Kaynaktan alıntı »
Gizli Özne
New member
SERVET-İ FÜNUN EDEBİYATI
Edebiyat-ı Cedide, II.Abdülhamit (hük. 1878-1909) devrinde, Servet-i Fünun dergisi çevresinde toplanan sanatçıların Batı edebiyatı yolunda meydana getirdikleri bir edebiyat hareketidir.
Bu edebiyat, 1896'dan 1901'e kadar sürmüştür. Recai-zâde Mahmut Ekrem, 1895 sonunda, Malûmat adlı bir dergide yazan Muallim Naci izleyicileriyle kafiyenin göz için mi, kulak için mi olduğu tartışmasına girişmiş ve bu gazeteye karşı cevaplarının bir kısmım Ser¬vet-i Fünun dergisinde yayınlamıştır. Servet-i Fünun, Recai-zâde'nin Mekteb-i Mülkiye'den öğrencisi olan Ahmet İhsan Tokgöz tarafından 1891 yılından beri çıkarılmakta idi. Recai-zâde, bunu bir edebiyat dergisi hâline getirmek için Ahmet İhsan‘la anlaşmış ve kendisinin Mekteb-i Sultanî (Galatasaray Lisesi) den öğrencisi olan Tevfik Fikret'i derginin “kısm-ı.edebî ser-muharrirliği” ne getirmiştir. O sırada Mektep ve başka dergilerde yazan ve Recai-zâde tarafını tutan başka gençlerin de 1896'da bu dergi çevresinde toplanmasıyla “Edebiyat-ı Cedide” topluluğu meydana gelmiştir.
Edebiyat-ı Cedide'nin başlıca özellikleri şu noktalar üzerinde toplanabilir:
a. Edebiyat-i Cedide sanatçıları Batı uygarlığına, özellikle Fransa'ya hayranlık göstermişler, Türkiye'nin Avrupalaşma yoluyla yükseleceğine inanmışlar, orada sanat, bilim, ne buldularsa Türkiye'ye aktarmaya çalışmışlar; laik bir zihniyeti benimsemişler ve daima dindışı şiirler yazmışlardır.
b. Devlet ve siyaset konularına dokunmak, vatan, hürriyet, istikIâl, inkılap v.b. gibi, sözcük ve kavramları kullanmak yasak olduğu için, açıkça toplumsal yazılar yazmak olanağı bulunamamış, ancak aşk, merhamet v.b. gibi suya, sabuna dokunmayan temalar üzerinde dolaşılmıştır. (Edebiyat-ı Cedide sanatçıları bu yüzden, daha sonraki devirlerde, memleketi yansıtmamak ve ulusal olmamakla suçlandırılmışlardır).
c. Çağdaş Fransız edebiyatı örnek tutulmuş, hikâye ve romanda Realizm ve Naturalizm, şiirde Parnasizm ve Sembolizm akımlarının etkisi altında kalmıştır; Parnasyenlerin etkisiyle, “sanat
sanat içindir” görüşü benimsenmiştir. (Fikret, “toplum için sanat” anlayışıyla de eserler vermiştir).

Yapılacak görevler »
(1) Servet-i Fünun edebiyatı metnine göre aşağıdaki soruları cevaplayın.
(a) Servet-i Fünun dergisi hangi yıldan beri çıkarılmaktaydı?
(b) Tevfik Fikret, Recai-zâde'nin hangi okuldan öğrencisiydi?
(c) Şiirde hangi akımların etkisi altında kalınmıştır?
(2) Aşağıdaki ifadelerin Servet-i Fünun edebiyatı metniyle uyuşup uyuşmadığını belirtin.
(a) Edebiyat-ı Cedide 1896'dan 1901'e kadar sürmüştür.
(b) Edebiyat-ı Cedide sanatçıları dinî şiirler yazmışlardır.
(c) Edebiyat-ı Cedide sanatçıları sonraki devirlerde ulusal olmamakla suçlanmışlardır.
(3) Servet-i Fünun edebiyatı metninin devamını yazın.
Kayıtlar bu metinden ayrı bir malzemedir.

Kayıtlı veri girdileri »
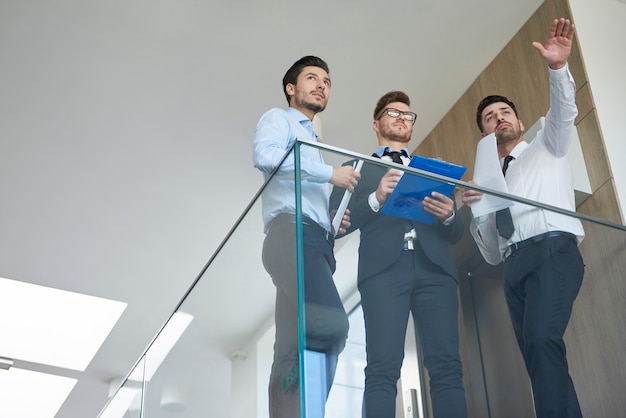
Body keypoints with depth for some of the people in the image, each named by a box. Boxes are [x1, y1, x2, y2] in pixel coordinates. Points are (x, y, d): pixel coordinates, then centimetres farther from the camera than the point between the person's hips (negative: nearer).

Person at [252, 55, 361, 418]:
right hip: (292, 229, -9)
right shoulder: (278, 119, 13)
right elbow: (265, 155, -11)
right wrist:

...

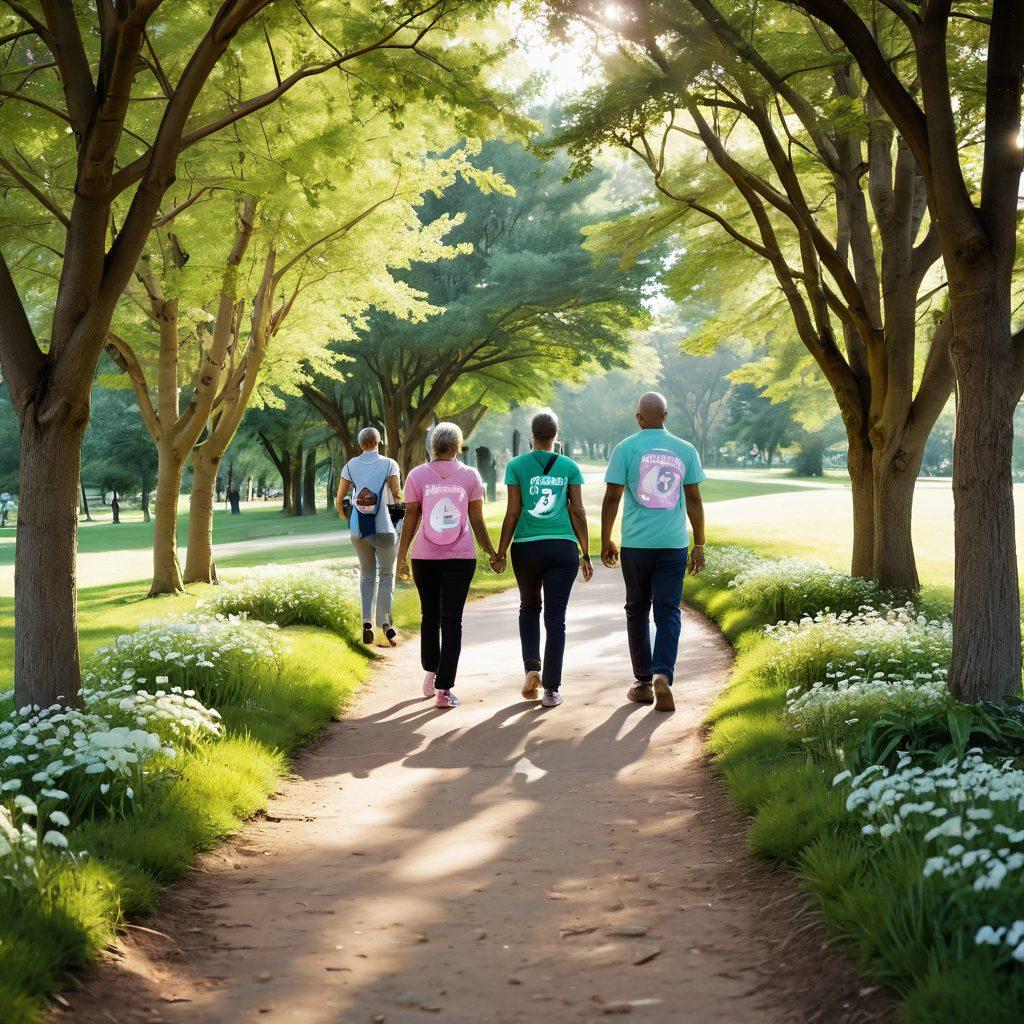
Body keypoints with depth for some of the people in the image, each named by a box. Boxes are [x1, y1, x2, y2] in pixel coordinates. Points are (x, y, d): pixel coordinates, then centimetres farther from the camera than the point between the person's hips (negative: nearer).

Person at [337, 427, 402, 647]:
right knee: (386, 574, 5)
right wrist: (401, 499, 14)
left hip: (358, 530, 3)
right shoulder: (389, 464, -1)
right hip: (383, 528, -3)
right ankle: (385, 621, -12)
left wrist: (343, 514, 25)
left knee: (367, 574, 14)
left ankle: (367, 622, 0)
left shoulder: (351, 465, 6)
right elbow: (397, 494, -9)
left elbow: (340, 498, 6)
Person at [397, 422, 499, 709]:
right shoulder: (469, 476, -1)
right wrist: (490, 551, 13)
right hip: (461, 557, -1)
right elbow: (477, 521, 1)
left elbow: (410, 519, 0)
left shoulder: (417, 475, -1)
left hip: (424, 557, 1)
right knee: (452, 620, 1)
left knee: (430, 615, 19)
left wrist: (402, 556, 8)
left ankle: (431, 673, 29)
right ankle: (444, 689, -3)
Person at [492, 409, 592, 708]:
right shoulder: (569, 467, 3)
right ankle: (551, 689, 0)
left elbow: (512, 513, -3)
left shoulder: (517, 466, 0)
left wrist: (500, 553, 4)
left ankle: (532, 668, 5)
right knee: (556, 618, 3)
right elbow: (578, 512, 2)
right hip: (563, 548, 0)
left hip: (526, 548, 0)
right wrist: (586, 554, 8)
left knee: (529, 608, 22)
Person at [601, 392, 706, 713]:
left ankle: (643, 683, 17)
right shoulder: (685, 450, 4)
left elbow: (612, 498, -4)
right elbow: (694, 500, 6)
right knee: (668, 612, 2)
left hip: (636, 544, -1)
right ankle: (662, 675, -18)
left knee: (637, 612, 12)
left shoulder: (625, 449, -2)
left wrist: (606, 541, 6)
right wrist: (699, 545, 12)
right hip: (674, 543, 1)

Alıştırma cevapları »
(1)
(a) 1891 yılından beri.
(b) Mekteb-i Sultanî (Galatasaray Lisesi).
(c) Parnasizm ve Sembolizm.

(2)
(a) Evet: "Bu edebiyat, 1896'dan 1901'e kadar sürmüştür."
(b) Hayır: "daima dindışı şiirler yazmışlardır"
(c) Evet: "memleketi yansıtmamak ve ulusal olmamakla suçlandırılmışlardır"

(3)
ç. Tanzimat sanatçılarının tersine olarak, halka seslenmek düşünülmemiş, havasa mahsus bir edebiyat meydana getirilmiştir ; kendilerinin de söylediği gibi ; “Servet-i Fünun edebiyatı umuma avâma mahsus değildir”.
d.Bu düşünüşün bir sonucu olarak, dil konusunda da Tanzimat sanatçılarından daha geri bir anlayışla, konuşma dilinden büsbütün uzaklaşılmış yazı dilinde o zamana kadar kullanılanlardan başka, Arap ve Farsça sözcükleri karıştırarak Türkçe'de kullanılmayan birtakım yeni sözcükler (nahcir [av], şegaf [çılgınca sevgi], tirâje [alâimisema, gökkuşağı] v,b.) bulunup çıkarılmış; Batı ede¬biyatından alınan yeni kavramlar Fars dilinin kurallarıyla kurulmuş birtakım yeni isim ve sıfat tamlamaları (sâât-ı semen-fâm [yasemin renkli saatler], lerziş-i bârid [soğuk titreme], v.b...) ve yeni bileşik sıfatlar (tehi-baht [boş talihli], şikeste-reng [kırık renkli], v.b...) ile karşılanmış: aynen Fransızca'da görü¬len birtakım yeni deyim ve söyleyişler de (el sıkmak, dest-i izdivacını talep etmek v.b.) Türkçe'ye aktarılmış, nesirde Fransızca'nın sözdizimi Türk diline uydurulmaya çalışılmıştır.
e. Benzetmelerle yüklü olan süslü bir dille yazmak, yerli yersiz ah!, oh! gibi ünlemlere fazla yer vermek., ve bağlacını sık sık kullanmak, bir düşünceyi kuvvet¬lendirmek veya ondan dönmek maksadıyla söz arasına evet evt!, hayır hayır! gibi sözcükler sıkıştırmak, ikide bir güzelim!, meleğim! gibi hitaplarda bulunmak Edebiyat-ı Cedide üslubunun başlıca zayıf, yapmacıklı yanıdır.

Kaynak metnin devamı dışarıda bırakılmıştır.